#### [What is being asked]
Any picture in the records below stays out; return everything else exactly.

#### [Data for this task]
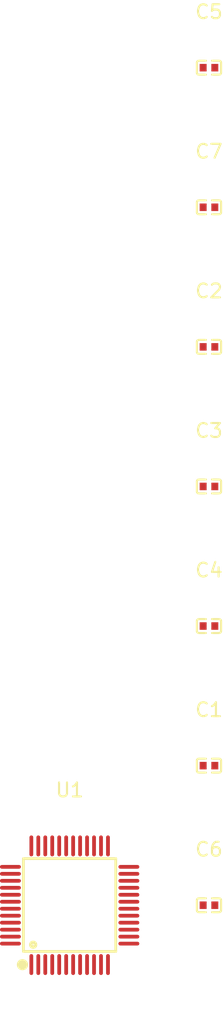
<source format=kicad_pcb>
(kicad_pcb
	(version 20241229)
	(generator "atopile")
	(generator_version "0.12.4")
	(general
		(thickness 1.6)
		(legacy_teardrops no)
	)
	(layers
		(0 "F.Cu" signal)
		(31 "B.Cu" signal)
		(32 "B.Adhes" user "B.Adhesive")
		(33 "F.Adhes" user "F.Adhesive")
		(34 "B.Paste" user)
		(35 "F.Paste" user)
		(36 "B.SilkS" user "B.Silkscreen")
		(37 "F.SilkS" user "F.Silkscreen")
		(38 "B.Mask" user)
		(39 "F.Mask" user)
		(40 "Dwgs.User" user "User.Drawings")
		(41 "Cmts.User" user "User.Comments")
		(42 "Eco1.User" user "User.Eco1")
		(43 "Eco2.User" user "User.Eco2")
		(44 "Edge.Cuts" user)
		(45 "Margin" user)
		(46 "B.CrtYd" user "B.Courtyard")
		(47 "F.CrtYd" user "F.Courtyard")
		(48 "B.Fab" user)
		(49 "F.Fab" user)
		(50 "User.1" user)
		(51 "User.2" user)
		(52 "User.3" user)
		(53 "User.4" user)
		(54 "User.5" user)
		(55 "User.6" user)
		(56 "User.7" user)
		(57 "User.8" user)
		(58 "User.9" user)
	)
	(setup
		(stackup
			(layer "F.SilkS"
				(type "Top Silk Screen")
			)
			(layer "F.Paste"
				(type "Top Solder Paste")
			)
			(layer "F.Mask"
				(type "Top Solder Mask")
				(color "Black")
				(thickness 0.01)
				(material "Solder mask")
				(epsilon_r 3.3)
			)
			(layer "F.Cu"
				(type "copper")
				(thickness 0.035)
			)
			(layer "dielectric 1"
				(type "core")
				(thickness 1.51)
				(material "FR4")
				(epsilon_r 4.5)
				(loss_tangent 0.02)
			)
			(layer "B.Cu"
				(type "copper")
				(thickness 0.035)
			)
			(layer "B.Mask"
				(type "Bottom Solder Mask")
				(color "Black")
				(thickness 0.01)
				(material "Solder mask")
				(epsilon_r 3.3)
			)
			(layer "B.Paste"
				(type "Bottom Solder Paste")
			)
			(layer "B.SilkS"
				(type "Bottom Silk Screen")
			)
			(copper_finish "ENIG")
		)
		(pad_to_mask_clearance 0)
		(allow_soldermask_bridges_in_footprints no)
		(pcbplotparams
			(layerselection 0x00010fc_ffffffff)
			(plot_on_all_layers_selection 0x0000000_00000000)
			(dashed_line_dash_ratio 12)
			(dashed_line_gap_ratio 3)
			(svgprecision 4)
			(mode 1)
			(hpglpennumber 1)
			(hpglpenspeed 20)
			(hpglpendiameter 15)
			(outputformat 1)
			(drillshape 1)
			(scaleselection 1)
			(outputdirectory "")
		)
	)
	(net 1 "hv")
	(net 2 "lv")
	(net 3 "vbat-hv")
	(net 4 "PA0_WKUP")
	(net 5 "11")
	(net 6 "usart2-TX")
	(net 7 "usart2-RX")
	(net 8 "14")
	(net 9 "SCLK")
	(net 10 "MISO")
	(net 11 "MOSI")
	(net 12 "18")
	(net 13 "19")
	(net 14 "PC13_TAMPER_RTC")
	(net 15 "20")
	(net 16 "SCL")
	(net 17 "SDA")
	(net 18 "25")
	(net 19 "spi2-SCLK")
	(net 20 "spi2-MISO")
	(net 21 "spi2-MOSI")
	(net 22 "29")
	(net 23 "XIN")
	(net 24 "TX")
	(net 25 "RX")
	(net 26 "DATA_N")
	(net 27 "DATA_P")
	(net 28 "DIO")
	(net 29 "CLK")
	(net 30 "38")
	(net 31 "config_pins[3]")
	(net 32 "XOUT")
	(net 33 "config_pins[4]")
	(net 34 "config_pins[5]")
	(net 35 "config_pins[0]")
	(net 36 "config_pins[1]")
	(net 37 "44")
	(net 38 "i2c1-SCL")
	(net 39 "i2c1-SDA")
	(net 40 "hse-XIN")
	(net 41 "hse-XOUT")
	(net 42 "NRST")
	(footprint "STMicroelectronics_STM32F103C8T6:LQFP-48_L7.0-W7.0-P0.50-LS9.0-BL" (layer "F.Cu") (at 0 0 0))
	(footprint "Samsung_Electro_Mechanics_CL05B104KO5NNNC:C0402" (layer "F.Cu") (at 10 0 0))
	(footprint "Samsung_Electro_Mechanics_CL05A475MP5NRNC:C0402" (layer "F.Cu") (at 10 -10 0))
	(footprint "Samsung_Electro_Mechanics_CL05B104KO5NNNC:C0402" (layer "F.Cu") (at 10 -20 0))
	(footprint "Samsung_Electro_Mechanics_CL05B104KO5NNNC:C0402" (layer "F.Cu") (at 10 -30 0))
	(footprint "Samsung_Electro_Mechanics_CL05B104KO5NNNC:C0402" (layer "F.Cu") (at 10 -40 0))
	(footprint "Samsung_Electro_Mechanics_CL05B104KO5NNNC:C0402" (layer "F.Cu") (at 10 -50 0))
	(footprint "Samsung_Electro_Mechanics_CL05A105KA5NQNC:C0402" (layer "F.Cu") (at 10 -60 0))
)

</source>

#### [Result of this exercise]
<source format=kicad_pcb>
(kicad_pcb
	(version 20241229)
	(generator "atopile")
	(generator_version "0.12.4")
	(general
		(thickness 1.6)
		(legacy_teardrops no)
	)
	(layers
		(0 "F.Cu" signal)
		(31 "B.Cu" signal)
		(32 "B.Adhes" user "B.Adhesive")
		(33 "F.Adhes" user "F.Adhesive")
		(34 "B.Paste" user)
		(35 "F.Paste" user)
		(36 "B.SilkS" user "B.Silkscreen")
		(37 "F.SilkS" user "F.Silkscreen")
		(38 "B.Mask" user)
		(39 "F.Mask" user)
		(40 "Dwgs.User" user "User.Drawings")
		(41 "Cmts.User" user "User.Comments")
		(42 "Eco1.User" user "User.Eco1")
		(43 "Eco2.User" user "User.Eco2")
		(44 "Edge.Cuts" user)
		(45 "Margin" user)
		(46 "B.CrtYd" user "B.Courtyard")
		(47 "F.CrtYd" user "F.Courtyard")
		(48 "B.Fab" user)
		(49 "F.Fab" user)
		(50 "User.1" user)
		(51 "User.2" user)
		(52 "User.3" user)
		(53 "User.4" user)
		(54 "User.5" user)
		(55 "User.6" user)
		(56 "User.7" user)
		(57 "User.8" user)
		(58 "User.9" user)
	)
	(setup
		(stackup
			(layer "F.SilkS"
				(type "Top Silk Screen")
			)
			(layer "F.Paste"
				(type "Top Solder Paste")
			)
			(layer "F.Mask"
				(type "Top Solder Mask")
				(color "Black")
				(thickness 0.01)
				(material "Solder mask")
				(epsilon_r 3.3)
			)
			(layer "F.Cu"
				(type "copper")
				(thickness 0.035)
			)
			(layer "dielectric 1"
				(type "core")
				(thickness 1.51)
				(material "FR4")
				(epsilon_r 4.5)
				(loss_tangent 0.02)
			)
			(layer "B.Cu"
				(type "copper")
				(thickness 0.035)
			)
			(layer "B.Mask"
				(type "Bottom Solder Mask")
				(color "Black")
				(thickness 0.01)
				(material "Solder mask")
				(epsilon_r 3.3)
			)
			(layer "B.Paste"
				(type "Bottom Solder Paste")
			)
			(layer "B.SilkS"
				(type "Bottom Silk Screen")
			)
			(copper_finish "ENIG")
		)
		(pad_to_mask_clearance 0)
		(allow_soldermask_bridges_in_footprints no)
		(pcbplotparams
			(layerselection 0x00010fc_ffffffff)
			(plot_on_all_layers_selection 0x0000000_00000000)
			(dashed_line_dash_ratio 12)
			(dashed_line_gap_ratio 3)
			(svgprecision 4)
			(mode 1)
			(hpglpennumber 1)
			(hpglpenspeed 20)
			(hpglpendiameter 15)
			(outputformat 1)
			(drillshape 1)
			(scaleselection 1)
			(outputdirectory "")
		)
	)
	(net 1 "hv")
	(net 2 "lv")
	(net 3 "vbat-hv")
	(net 4 "PA0_WKUP")
	(net 5 "11")
	(net 6 "usart2-TX")
	(net 7 "usart2-RX")
	(net 8 "14")
	(net 9 "SCLK")
	(net 10 "MISO")
	(net 11 "MOSI")
	(net 12 "18")
	(net 13 "19")
	(net 14 "PC13_TAMPER_RTC")
	(net 15 "20")
	(net 16 "SCL")
	(net 17 "SDA")
	(net 18 "25")
	(net 19 "spi2-SCLK")
	(net 20 "spi2-MISO")
	(net 21 "spi2-MOSI")
	(net 22 "29")
	(net 23 "XIN")
	(net 24 "TX")
	(net 25 "RX")
	(net 26 "DATA_N")
	(net 27 "DATA_P")
	(net 28 "DIO")
	(net 29 "CLK")
	(net 30 "38")
	(net 31 "config_pins[3]")
	(net 32 "XOUT")
	(net 33 "config_pins[4]")
	(net 34 "config_pins[5]")
	(net 35 "config_pins[0]")
	(net 36 "config_pins[1]")
	(net 37 "44")
	(net 38 "i2c1-SCL")
	(net 39 "i2c1-SDA")
	(net 40 "hse-XIN")
	(net 41 "hse-XOUT")
	(net 42 "NRST")
	(footprint "STMicroelectronics_STM32F103C8T6:LQFP-48_L7.0-W7.0-P0.50-LS9.0-BL" (layer "F.Cu") (at 0 0 0))
	(footprint "Samsung_Electro_Mechanics_CL05B104KO5NNNC:C0402" (layer "F.Cu") (at 10 0 0))
	(footprint "Samsung_Electro_Mechanics_CL05A475MP5NRNC:C0402" (layer "F.Cu") (at 10 -10 0))
	(footprint "Samsung_Electro_Mechanics_CL05B104KO5NNNC:C0402" (layer "F.Cu") (at 10 -20 0))
	(footprint "Samsung_Electro_Mechanics_CL05B104KO5NNNC:C0402" (layer "F.Cu") (at 10 -30 0))
	(footprint "Samsung_Electro_Mechanics_CL05B104KO5NNNC:C0402" (layer "F.Cu") (at 10 -40 0))
	(footprint "Samsung_Electro_Mechanics_CL05B104KO5NNNC:C0402" (layer "F.Cu") (at 10 -50 0))
	(footprint "Samsung_Electro_Mechanics_CL05A105KA5NQNC:C0402" (layer "F.Cu") (at 10 -60 0))
)

</source>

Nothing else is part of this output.